Der Spiegel
Schon eine ganze Weile beobachtete der junge Berber Saad die Frau, die in der Ebene vor der alten Oufella, der Kasbah, auf Agadirs Hügel stand. Unbeweglich schaute sie abwechselnd auf die Inschrift am Abhang des Hügels „ Gott, König,Vaterland“ und auf die dürre Grasnarbe, die das Gebiet davor großflächig bedeckte.
Nach dem Erdbeben 1960 wurde alles zubetoniert, um die Seuchengefahr zu bannen, die von mehr als zehntausend Toten hätte ausgehen können. Niemals mehr war hier etwas gewachsen, hatte je wieder etwas geblüht. Fast, als wolle die Natur die Opfer nicht verhöhnen, das Grauen nicht überdecken.

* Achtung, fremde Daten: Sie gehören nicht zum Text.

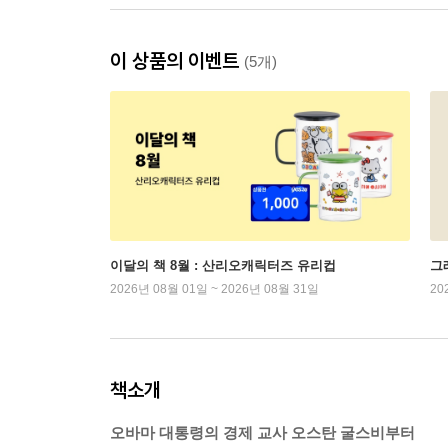
이 상품의 이벤트
(5개)
이달의 책 8월 : 산리오캐릭터즈 유리컵
그래
2026년 08월 01일 ~ 2026년 08월 31일
20
책소개
오바마 대통령의 경제 교사 오스탄 굴스비부터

„Die Frau steht genau dort, wo sich das Zentrum von Talborjt, dem so genannten „Europäerviertel“, damals befunden haben muss“, dachte Saad. „Was mag sie hier wollen?“
Seine Großonkel hatten ihm von dem Erdbeben erzählt. Jeder hatte eine andere Geschichte. Der eine meinte, rote Schleier gesehen zu haben, die sich wie eine Brut von Schlangen auf alles legte. Der andere wusste von dunklen Nebeln, die alles verhüllten. Ein Inferno. Die Erde hatte sich aufgetan, um alles zu verschlingen, was darauf lebte. Nur Trümmer blieben zurück. Saad selbst war der Nachfahre eines Waisenjungen, dessen Familie komplett ausgelöscht worden war.
Die fremde Frau hatte europäische Züge, ihre grau durchsetzten Haare mochten einmal dunkel gewesen sein. Einzelne Streifen jedoch waren von orangefarbenem Henna durchzogen.
Sie wirkte nicht wie eine Touristin, die die Ruinen der alten Festung fotografiert und dann zurück fährt ins Hotel, um am Buffet die vielfältigen Köstlichkeiten zu genießen. Sie wirkte in sich versunken, allein, irgendwie verloren.
So, als sei sie auf der Suche nach etwas.
Nach einer Weile ging sie langsamen Schrittes vorwärts, schaute dabei auf den Boden. „Vielleicht hat sie einen Ohrring verloren,“ dachte Saad und überlegte, seine Hilfe anzubieten. Irgendetwas aber hielt ihn davon ab. Ihr ernster Gesichtsausdruck vielleicht, die Traurigkeit, die sie umflorte.
Saad folgte ihr unbemerkt. Sie lief nach rechts, nach links, ziellos und doch ruhig. Irgendwann bückte sie sich, kniete nieder, ihr brauner Rock streifte den Boden. Es wirkte, als würde sie beten.
Sie hielt eine Scheibe in den Händen, die im Sonnenlicht glänzte. Die Scherbe eines alten Spiegels, eines sehr alten Spiegels.
Saad näherte sich und fragte leise: „ Madame, suchen Sie etwas? Kann ich helfen?“. Sie wirkte nicht überrascht, so, als habe sie ihn längst wahrgenommen. Sie schaute in die Scherbe, die nun beide Gesichter spiegelte. „Das ist eine Antiquität. das dürfen Sie nicht mitnehmen“, mahnte Saad, der im Museum arbeitete, das alles ausstellte, was die Zerstörung durch das Erdbeben dokumentierte.
Auch er blickte nun auf die Spiegelscherbe. Er meinte, eine gewisse Ähnlichkeit in den Gesichtszügen zu erkennen.
„Ich suche nicht mehr, ich habe gefunden. Manchmal muss man in einen alten Spiegel schauen, um sich selbst zu sehen und seinem Geheimnis auf die Spur zu kommen“, antwortete die fremde Frau und reichte ihm lächelnd die Scherbe.